Enduro Racer Review - Screenshot 1 of 2

Enduro Racer started out life as an arcade machine by Sega; it was a normal racing game like its better known stable mates Hang-On and Out Run. The idea was to ride your dirt bike through the rocky roads pulling wheelies over jumps. It was quite a popular game at the time and saw quality conversions to the home computer market.

Something got a little lost in translation with the Master System version however. The gameplay is played from an isometric angle like Paperboy. Aside from the different angle the idea of the game is the same. You have a timer which ticks down and your task is to race to the finishing line as quickly as possible. Each level has a couple of different paths which merge in and out of each other from time to time allowing you to fight your way around the traffic. There are ramps almost everywhere so you will want to hit these and pull down on the D-pad while doing so to gain some air and keep your momentum going.

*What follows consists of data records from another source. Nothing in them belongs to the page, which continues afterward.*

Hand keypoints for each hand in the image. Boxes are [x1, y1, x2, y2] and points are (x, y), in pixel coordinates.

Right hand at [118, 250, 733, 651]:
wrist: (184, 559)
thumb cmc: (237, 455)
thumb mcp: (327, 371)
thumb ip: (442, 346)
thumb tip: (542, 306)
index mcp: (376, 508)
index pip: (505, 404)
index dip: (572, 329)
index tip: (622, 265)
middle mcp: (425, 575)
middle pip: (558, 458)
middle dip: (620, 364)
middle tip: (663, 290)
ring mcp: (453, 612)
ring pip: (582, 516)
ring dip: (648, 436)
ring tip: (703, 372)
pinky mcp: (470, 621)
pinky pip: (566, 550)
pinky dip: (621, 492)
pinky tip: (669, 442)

Enduro Racer Review - Screenshot 2 of 2

You will ride across generic looking levels with grass, desert, dirt, water (which you can sink into!) and finally some mountains. The remaining time when completing a race will award you some points which can be used to tune up your bike’s handling, suspension and so on.

Aside from the various obstacles laid all over the tracks to slow you down there are also other bikes and cars to contend with. If you crash into them it will really set you back. The other vehicles are a real source of annoyance as they just trundle all over the place, there is no feeling that they are trying to win the race, they only serve to get in your way by swerving over your path.

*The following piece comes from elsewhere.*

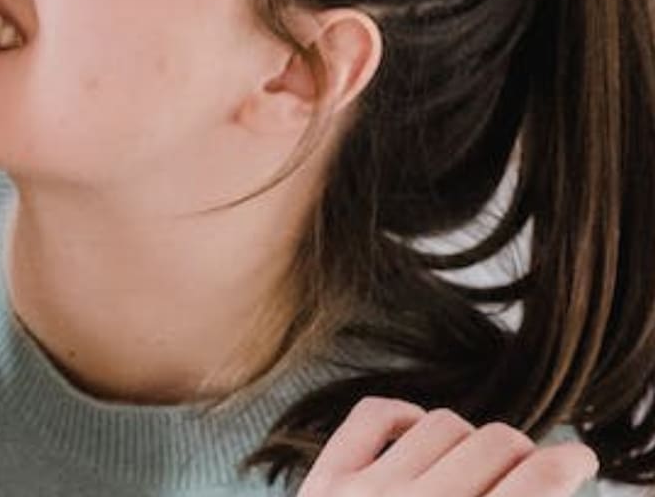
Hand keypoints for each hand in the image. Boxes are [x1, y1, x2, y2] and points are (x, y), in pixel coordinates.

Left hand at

The gameplay feels slow and sluggish mostly due to the strange angle of play, there is never a sense of speed like in Hang-On and Out Run on the Master System. The game is also quite bland with uninspired locales and features which repeat themselves constantly. It’s not to say that Enduro Racer isn’t fun for a short while, but there isn’t the depth available here as you would find with Excitebike on the NES. Our recommendation is to pass up on this; it’s certainly not going to hold your attention for very long like more accomplished racing games.